Segment Open

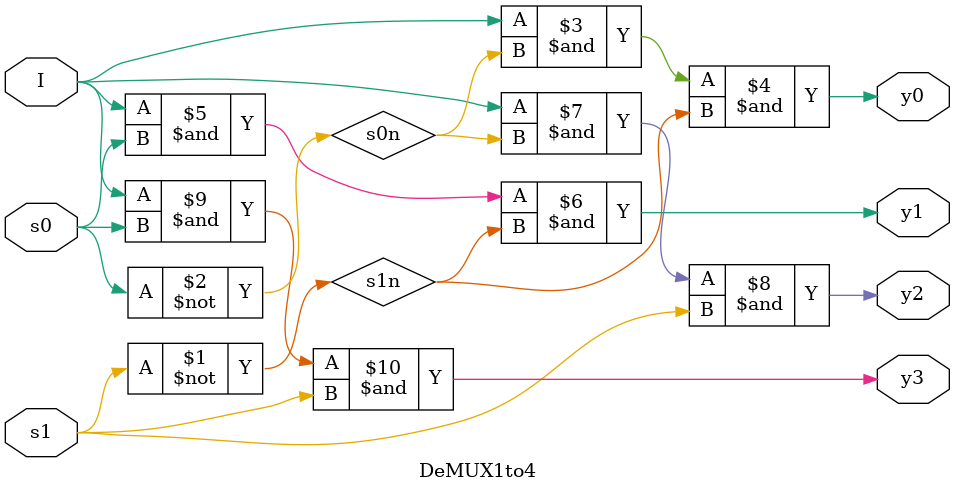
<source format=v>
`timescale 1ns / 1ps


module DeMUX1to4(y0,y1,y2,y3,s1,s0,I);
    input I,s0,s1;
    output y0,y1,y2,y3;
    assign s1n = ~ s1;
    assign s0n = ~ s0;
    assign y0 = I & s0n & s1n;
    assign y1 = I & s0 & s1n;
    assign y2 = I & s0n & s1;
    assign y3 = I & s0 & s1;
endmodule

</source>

Segment Closed
Segment Open

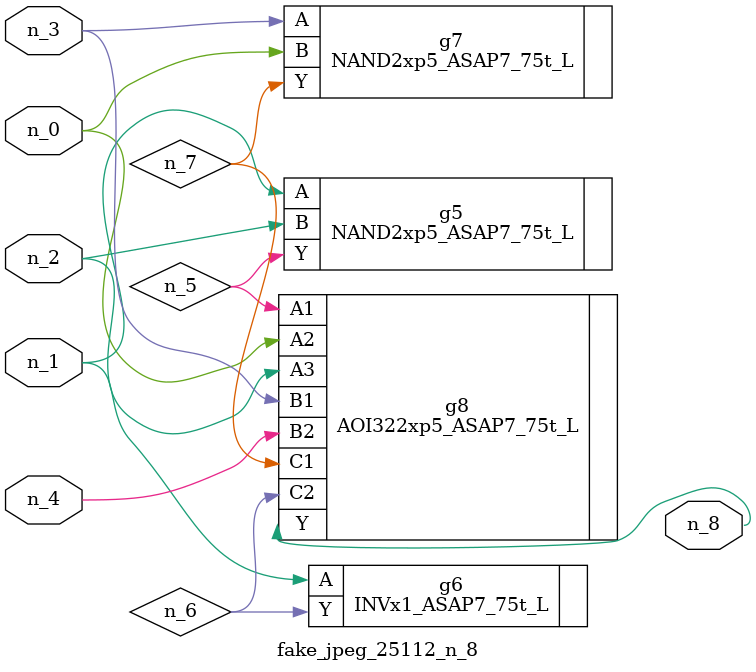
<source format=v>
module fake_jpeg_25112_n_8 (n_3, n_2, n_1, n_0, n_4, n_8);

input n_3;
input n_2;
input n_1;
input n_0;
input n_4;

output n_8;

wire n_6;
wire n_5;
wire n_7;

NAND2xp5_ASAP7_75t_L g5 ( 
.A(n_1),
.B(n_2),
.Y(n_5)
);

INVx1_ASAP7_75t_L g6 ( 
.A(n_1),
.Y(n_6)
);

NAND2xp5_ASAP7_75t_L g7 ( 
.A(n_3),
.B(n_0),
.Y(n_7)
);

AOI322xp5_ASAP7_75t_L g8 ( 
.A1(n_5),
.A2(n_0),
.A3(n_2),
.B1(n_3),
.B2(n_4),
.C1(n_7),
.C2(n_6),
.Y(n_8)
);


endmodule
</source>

Segment Closed

- **What the task requires**: Extract every line above containing the word "assign".

- **Problem solution**:
    assign s1n = ~ s1;
    assign s0n = ~ s0;
    assign y0 = I & s0n & s1n;
    assign y1 = I & s0 & s1n;
    assign y2 = I & s0n & s1;
    assign y3 = I & s0 & s1;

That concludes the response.